▸ **EXERCISE MATERIAL**
╭──

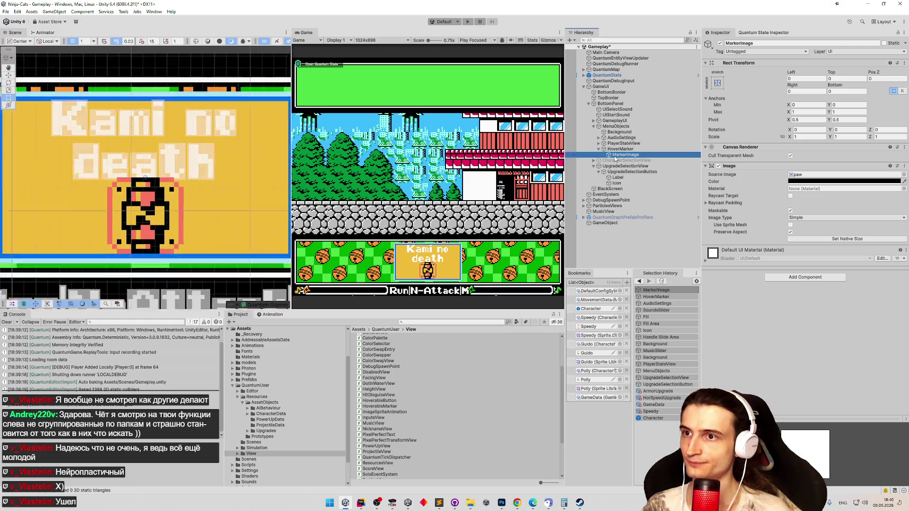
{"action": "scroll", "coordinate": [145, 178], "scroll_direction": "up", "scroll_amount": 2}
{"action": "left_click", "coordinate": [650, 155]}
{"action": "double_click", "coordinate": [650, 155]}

╰──
╭──

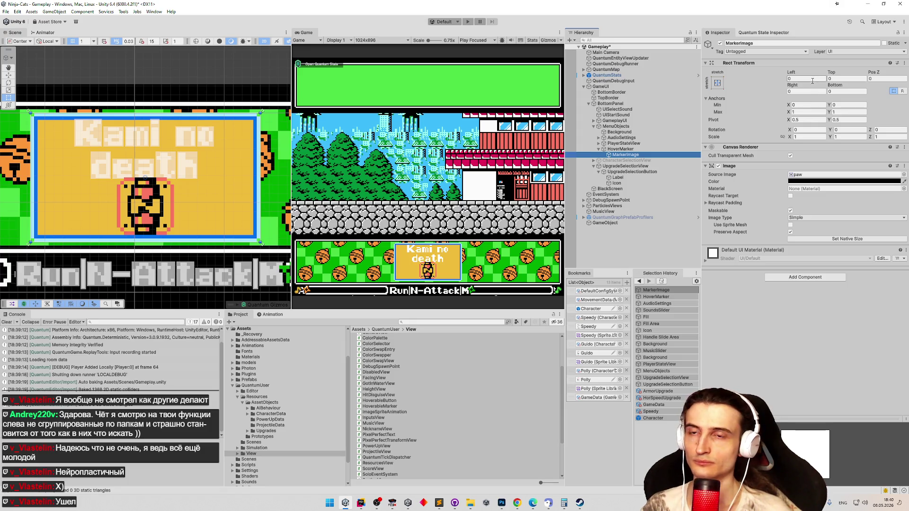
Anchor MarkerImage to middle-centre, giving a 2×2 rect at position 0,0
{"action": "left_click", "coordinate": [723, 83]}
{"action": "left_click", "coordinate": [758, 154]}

╰──

Nothing but the lines with "action" should be returned, copied from the entries above.

▸ **SOLUTION TO THIS TASK**
{"action": "scroll", "coordinate": [145, 178], "scroll_direction": "up", "scroll_amount": 2}
{"action": "left_click", "coordinate": [650, 155]}
{"action": "double_click", "coordinate": [650, 155]}
{"action": "left_click", "coordinate": [723, 83]}
{"action": "left_click", "coordinate": [758, 154]}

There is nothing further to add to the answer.